You shouldn’t need to start the X windows environment (startx) for my tutorial. Everything is done through the terminal. Let me know if that doesn’t clear things up.

Connection & server install went without any problems, and I’ll make the equipment connection this weekend. Thanks @ToddTreece!

Hi @ToddTreece hope you can guide me here. I am just in the process of completing this set up, following the instructions from learn.adafruit.com, however I do not get to connect to Easel as expected.

Now, when installing node.js I seem to run into an issue. even though I chose v.0.12.7 from this link Node.js (windows) and controlpanel displays the correct version, I do get the version v0.12.6 when checking with the comand node -v in the terminal.

I went ahead and continue with the pocess however i noticed the following warning when running this command: npm install -g forever xcarve-proxy.

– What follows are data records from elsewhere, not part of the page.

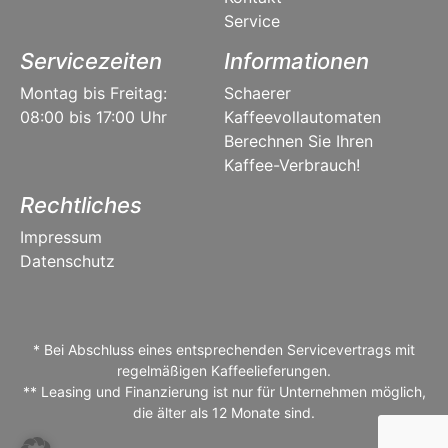
Service
Servicezeiten
Informationen
Montag bis Freitag:
Schaerer
08:00 bis 17:00 Uhr
Kaffeevollautomaten
Berechnen Sie Ihren
Kaffee-Verbrauch!
Rechtliches
Impressum
Datenschutz
* Bei Abschluss eines entsprechenden Servicevertrags mit
regelmäßigen Kaffeelieferungen.
** Leasing und Finanzierung ist nur für Unternehmen möglich,
die älter als 12 Monate sind.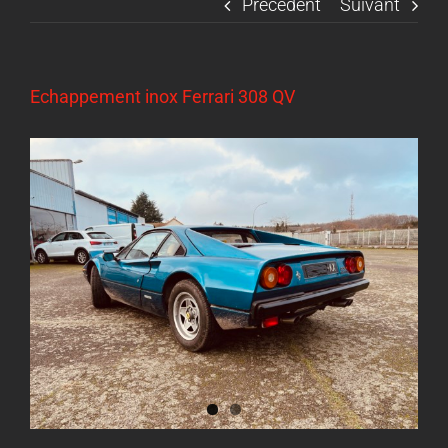
Précédent
Suivant
Echappement inox Ferrari 308 QV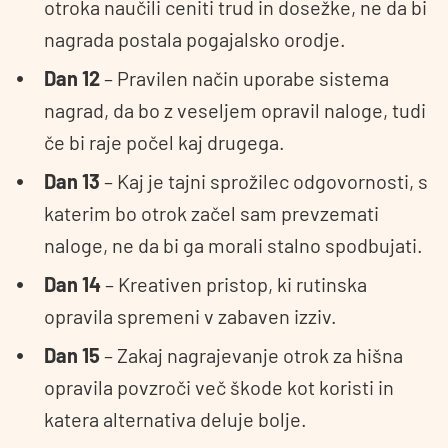
otroka naučili ceniti trud in dosežke, ne da bi
nagrada postala pogajalsko orodje.
Dan 12
– Pravilen način uporabe sistema
nagrad, da bo z veseljem opravil naloge, tudi
če bi raje počel kaj drugega.
Dan 13
– Kaj je tajni sprožilec odgovornosti, s
katerim bo otrok začel sam prevzemati
naloge, ne da bi ga morali stalno spodbujati.
Dan 14
– Kreativen pristop, ki rutinska
opravila spremeni v zabaven izziv.
Dan 15
– Zakaj nagrajevanje otrok za hišna
opravila povzroči več škode kot koristi in
katera alternativa deluje bolje.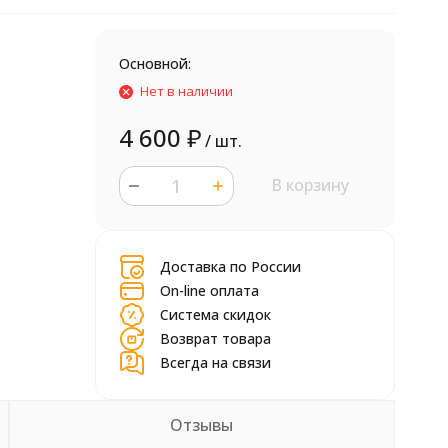
Основной:
Нет в наличии
4 600
₽
/ шт.
В корзину
шт.
Доставка по России
On-line оплата
Система скидок
Возврат товара
Всегда на связи
Отзывы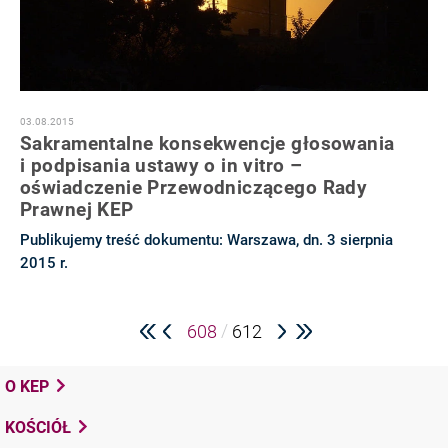
03.08.2015
Sakramentalne konsekwencje głosowania
i podpisania ustawy o in vitro –
oświadczenie Przewodniczącego Rady
Prawnej KEP
Publikujemy treść dokumentu: Warszawa, dn. 3 sierpnia
2015 r.
/
608
612
O KEP
KOŚCIÓŁ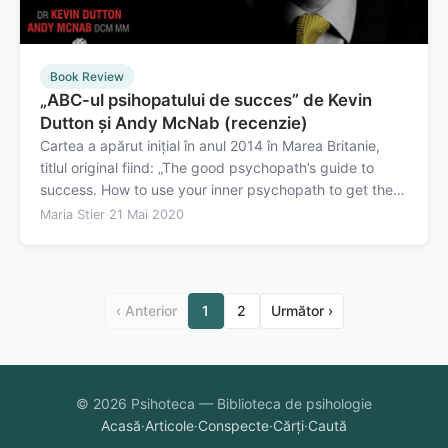
Book Review
„ABC-ul psihopatului de succes” de Kevin
Dutton și Andy McNab (recenzie)
Cartea a apărut inițial în anul 2014 în Marea Britanie,
titlul original fiind: „The good psychopath’s guide to
success. How to use your inner psychopath to get the
most out of life” de Kevin Dutton and Andy McNab. În
Maria Stier
·
21 Mai 2020
Romania volumul a apărut un an mai târziu, în 2015, la
Editura Globo, sub numele…
‹ Anterior
1
2
Următor ›
© 2026 Psihoteca — Biblioteca de psihologie
Acasă
·
Articole
·
Conspecte
·
Cărți
·
Caută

I think this might be related to the nodejs issue above and probably is preventing the proper connection to Easel however I have no clue if that is in fact the case.

Easel app was uninstalled from the computer as per the instruction.

Would you mind to share some advise on how to overcome this hurtle… Disclaimer: My programing skills are extremely limited.

Thanks

Hi @ToddTreece,
I am having trouble with the install on my Pi2 running Jessie. nodejs is 4.2.1 not 0.12.6 but I am getting a lot of errors at the end of the install.

How do I install this? Do I need to go back to an earlier nodejs?

Thanks

Fixed it! Archived back to v0.12.6 and ran like a charm!

Well, I went through all the installations and didn’t encounter any problems… Except both Safari and Chrome are showing the “You need to download the driver” page on Easel. Is there a way of verifying whether I have everything configured correctly?

@NeilG, @GeekDad63, & @Aladdin:

I need to rebuild my X-Carve’s Pi, so I’ll try running through the tutorial with the latest Raspbian Jessie, and will update things as needed. I’ll report back soon.

Is there any progress on this? I would like to get this working and have both sides installed to the versions specified. I suspect that easel has changed so this proxy won’t work… So any updates would help.
Thanks,
Brent S.

@Aladdin I got just as far as you did and then gave up. Did you get it figured out past this point?